At this point I will make some personal reflections about Professor Chen. I first met him in 1981 when he attended the international Montreal conference on China and the Churches. Then the next year I was privileged to have him serve as interpreter for a series of lectures I gave at Nanjing University on “Religion and Society in North America.” Questions from students touched on a wide variety of issues. He handled the interpretation of the question and answer sessions with ease and charm. He and I privately continued the dialogue on a number of issues.

In succeeding years our paths crossed a number of times in China or in North America. From 2002 to 2007 I taught at the seminary in Nanjing and had many opportunities to see Professor Chen in action, and to talk with him privately and in small groups. I remember vividly when he, already an octogenarian, stood on a box on a front pew to conduct the Seminary Choir in front of him on the stage in several anthems. His musical gifts were obvious and his continued energy contagious. His teaching continued into his nineties. Many generations of students benefited from his wisdom, knowledge and spirit.

Professor Chen’s office at the Seminary was next to mine. On many occasions we would sit in the morning drinking strong and flavorful Chaozhou style tea, a specialty of his native south China community. The tea is consumed in tiny cups with frequent refreshing of the pot. We talked about theology, China, the world. I learned a great deal in these informal conversations. Other professors especially those from south China dropped in from time to time enjoying the Chaozhou tea and talk.

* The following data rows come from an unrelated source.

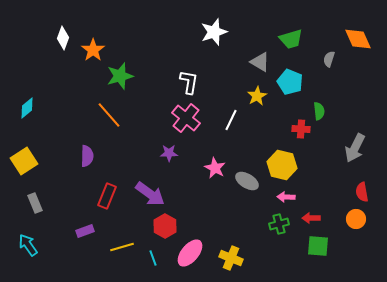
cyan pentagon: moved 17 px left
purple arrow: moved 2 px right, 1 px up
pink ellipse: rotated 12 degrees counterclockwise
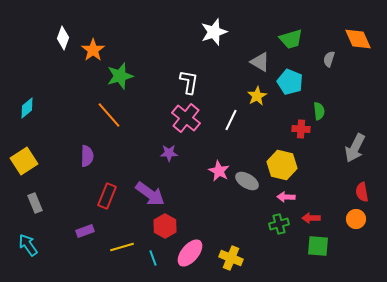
pink star: moved 4 px right, 3 px down
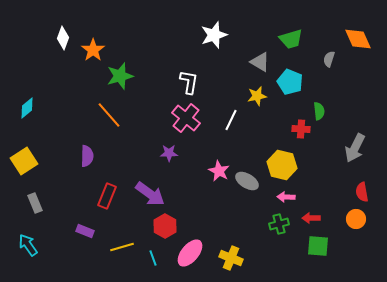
white star: moved 3 px down
yellow star: rotated 18 degrees clockwise
purple rectangle: rotated 42 degrees clockwise
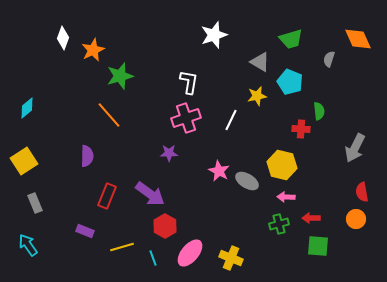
orange star: rotated 10 degrees clockwise
pink cross: rotated 32 degrees clockwise
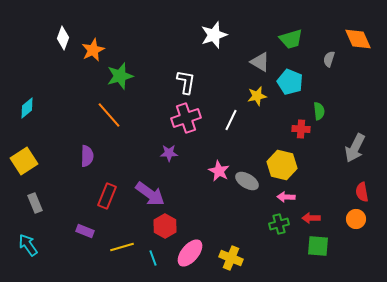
white L-shape: moved 3 px left
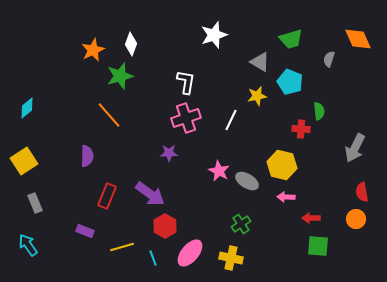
white diamond: moved 68 px right, 6 px down
green cross: moved 38 px left; rotated 18 degrees counterclockwise
yellow cross: rotated 10 degrees counterclockwise
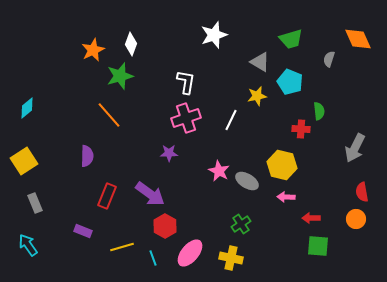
purple rectangle: moved 2 px left
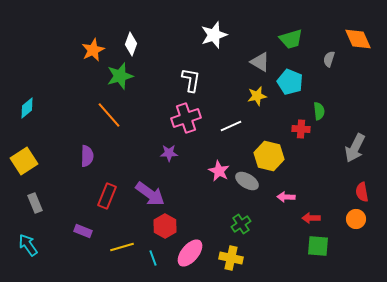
white L-shape: moved 5 px right, 2 px up
white line: moved 6 px down; rotated 40 degrees clockwise
yellow hexagon: moved 13 px left, 9 px up
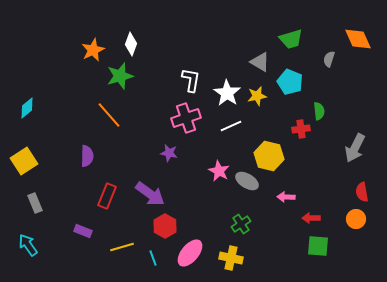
white star: moved 13 px right, 58 px down; rotated 20 degrees counterclockwise
red cross: rotated 12 degrees counterclockwise
purple star: rotated 12 degrees clockwise
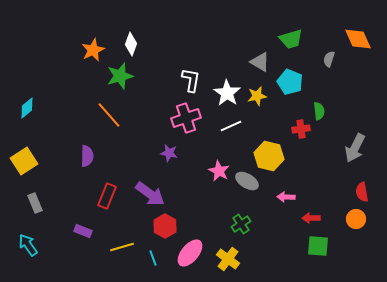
yellow cross: moved 3 px left, 1 px down; rotated 25 degrees clockwise
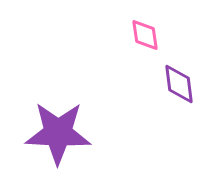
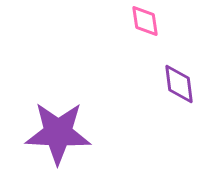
pink diamond: moved 14 px up
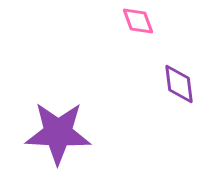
pink diamond: moved 7 px left; rotated 12 degrees counterclockwise
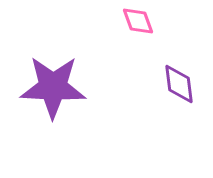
purple star: moved 5 px left, 46 px up
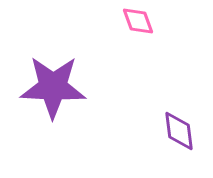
purple diamond: moved 47 px down
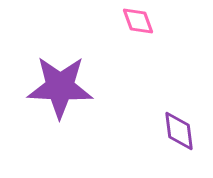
purple star: moved 7 px right
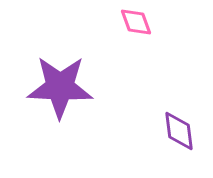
pink diamond: moved 2 px left, 1 px down
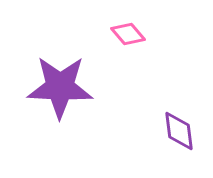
pink diamond: moved 8 px left, 12 px down; rotated 20 degrees counterclockwise
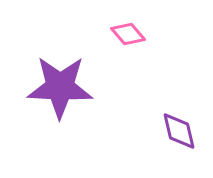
purple diamond: rotated 6 degrees counterclockwise
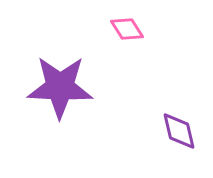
pink diamond: moved 1 px left, 5 px up; rotated 8 degrees clockwise
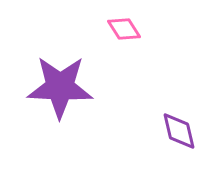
pink diamond: moved 3 px left
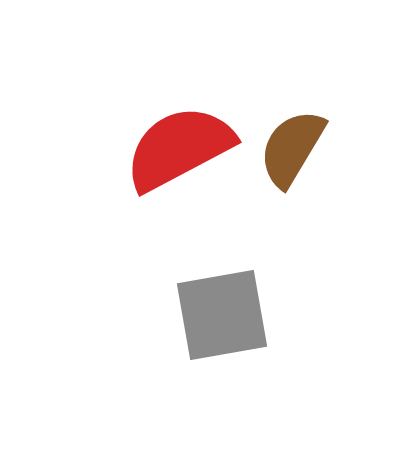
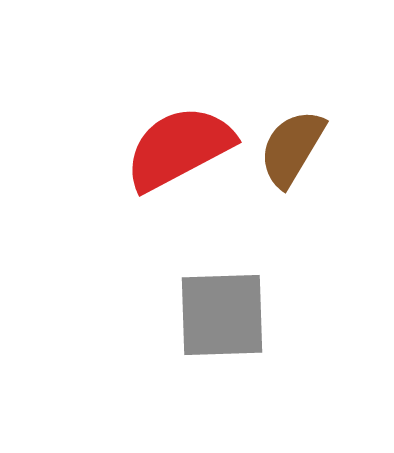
gray square: rotated 8 degrees clockwise
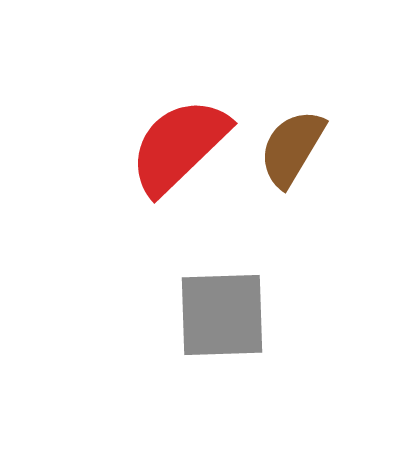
red semicircle: moved 2 px up; rotated 16 degrees counterclockwise
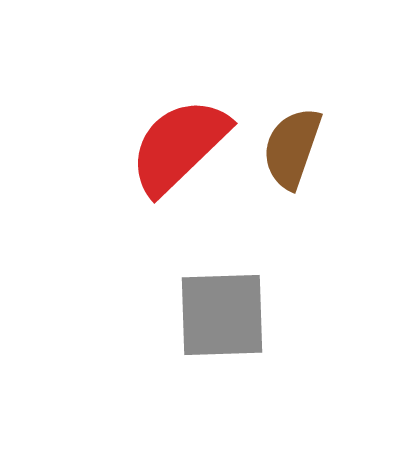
brown semicircle: rotated 12 degrees counterclockwise
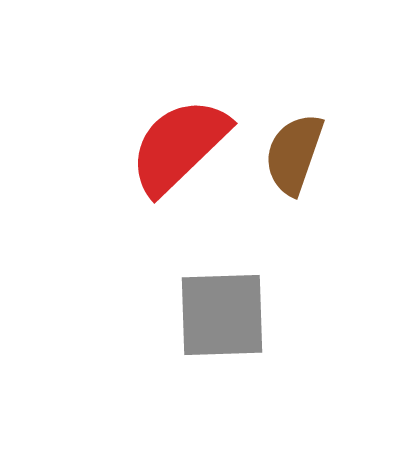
brown semicircle: moved 2 px right, 6 px down
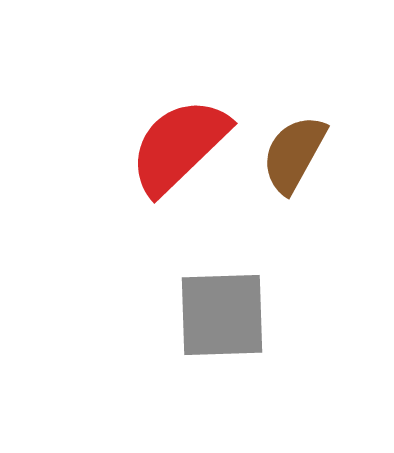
brown semicircle: rotated 10 degrees clockwise
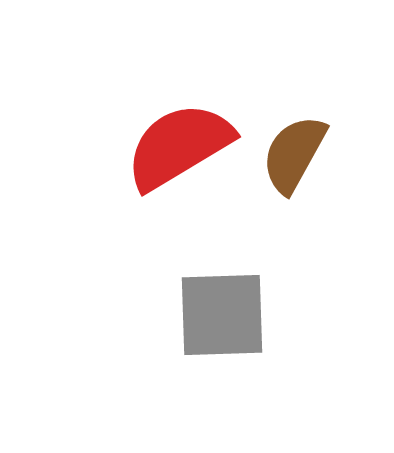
red semicircle: rotated 13 degrees clockwise
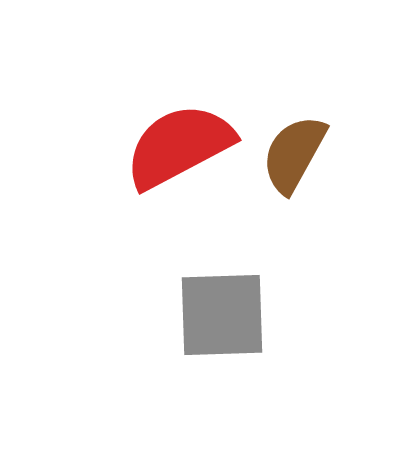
red semicircle: rotated 3 degrees clockwise
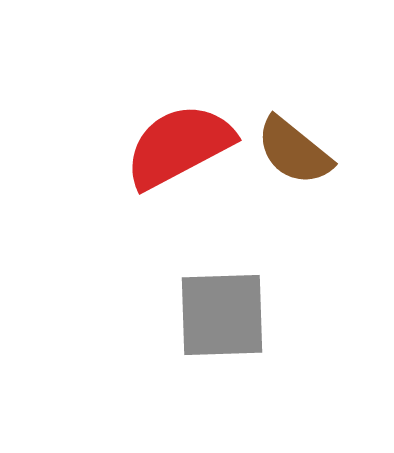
brown semicircle: moved 3 px up; rotated 80 degrees counterclockwise
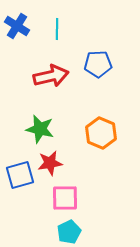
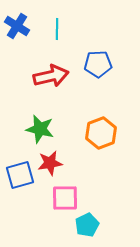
orange hexagon: rotated 16 degrees clockwise
cyan pentagon: moved 18 px right, 7 px up
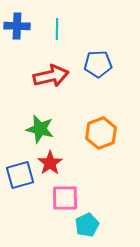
blue cross: rotated 30 degrees counterclockwise
red star: rotated 25 degrees counterclockwise
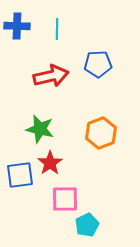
blue square: rotated 8 degrees clockwise
pink square: moved 1 px down
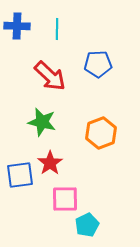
red arrow: moved 1 px left; rotated 56 degrees clockwise
green star: moved 2 px right, 7 px up
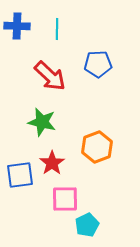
orange hexagon: moved 4 px left, 14 px down
red star: moved 2 px right
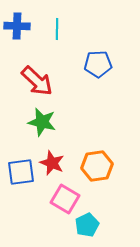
red arrow: moved 13 px left, 5 px down
orange hexagon: moved 19 px down; rotated 12 degrees clockwise
red star: rotated 15 degrees counterclockwise
blue square: moved 1 px right, 3 px up
pink square: rotated 32 degrees clockwise
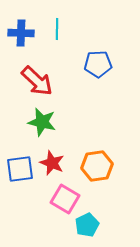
blue cross: moved 4 px right, 7 px down
blue square: moved 1 px left, 3 px up
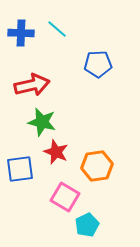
cyan line: rotated 50 degrees counterclockwise
red arrow: moved 5 px left, 4 px down; rotated 56 degrees counterclockwise
red star: moved 4 px right, 11 px up
pink square: moved 2 px up
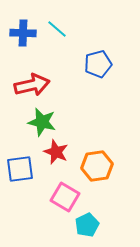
blue cross: moved 2 px right
blue pentagon: rotated 12 degrees counterclockwise
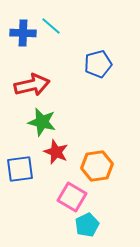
cyan line: moved 6 px left, 3 px up
pink square: moved 7 px right
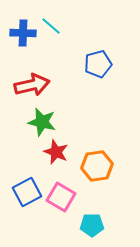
blue square: moved 7 px right, 23 px down; rotated 20 degrees counterclockwise
pink square: moved 11 px left
cyan pentagon: moved 5 px right; rotated 25 degrees clockwise
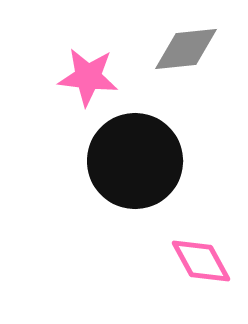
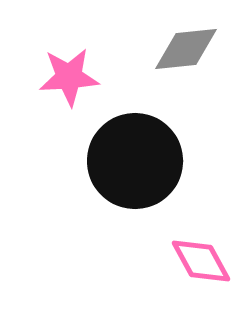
pink star: moved 19 px left; rotated 10 degrees counterclockwise
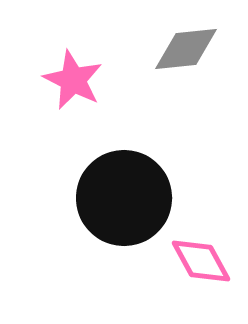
pink star: moved 4 px right, 3 px down; rotated 30 degrees clockwise
black circle: moved 11 px left, 37 px down
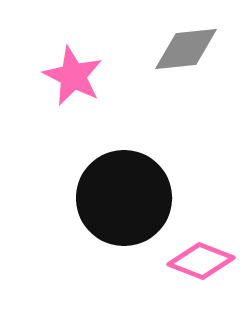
pink star: moved 4 px up
pink diamond: rotated 40 degrees counterclockwise
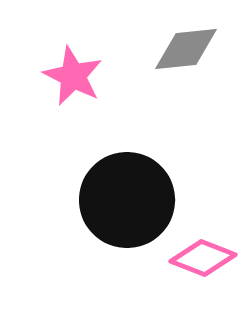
black circle: moved 3 px right, 2 px down
pink diamond: moved 2 px right, 3 px up
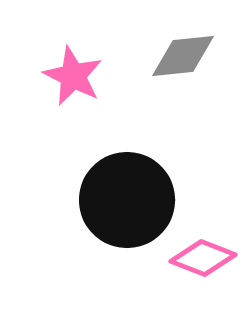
gray diamond: moved 3 px left, 7 px down
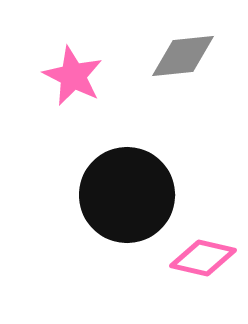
black circle: moved 5 px up
pink diamond: rotated 8 degrees counterclockwise
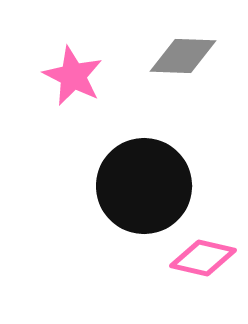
gray diamond: rotated 8 degrees clockwise
black circle: moved 17 px right, 9 px up
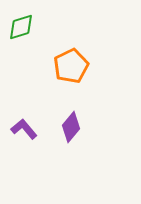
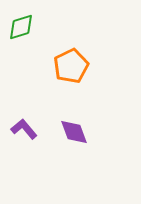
purple diamond: moved 3 px right, 5 px down; rotated 60 degrees counterclockwise
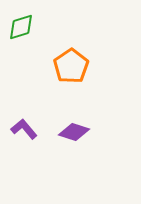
orange pentagon: rotated 8 degrees counterclockwise
purple diamond: rotated 52 degrees counterclockwise
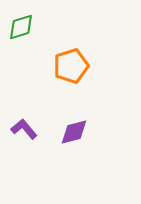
orange pentagon: rotated 16 degrees clockwise
purple diamond: rotated 32 degrees counterclockwise
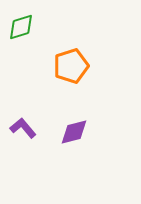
purple L-shape: moved 1 px left, 1 px up
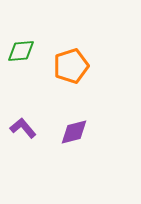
green diamond: moved 24 px down; rotated 12 degrees clockwise
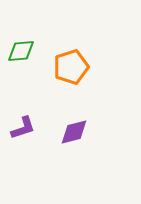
orange pentagon: moved 1 px down
purple L-shape: rotated 112 degrees clockwise
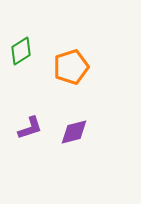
green diamond: rotated 28 degrees counterclockwise
purple L-shape: moved 7 px right
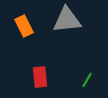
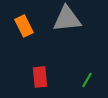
gray triangle: moved 1 px up
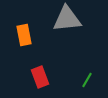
orange rectangle: moved 9 px down; rotated 15 degrees clockwise
red rectangle: rotated 15 degrees counterclockwise
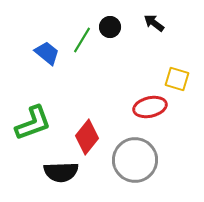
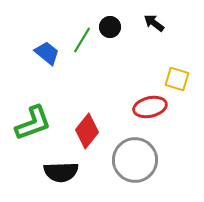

Chen Zemin is an irenic person. He maintains his reserve and gentle humor and all the characteristics of a Chinese scholar. It has been a privilege and an honor to know him and work with him. A bit of his nature comes through in a hymn-he wrote in 1982 and set to an ancient Chinese tune. In the hymn he imagines the Creator as an artist with a paint brush. I will close with an English translation of some of his words in this hymn:

Sunset hues light sea and sky, Wild geese return to rest.

I’d like to be a free bird, to sight the earth from on high,

View our country being touched, By the Creator’s brush. . . .

We strive to build a new world, of justice, love and peace,

To raise the cross in witness, Christ’s truth widely to spread.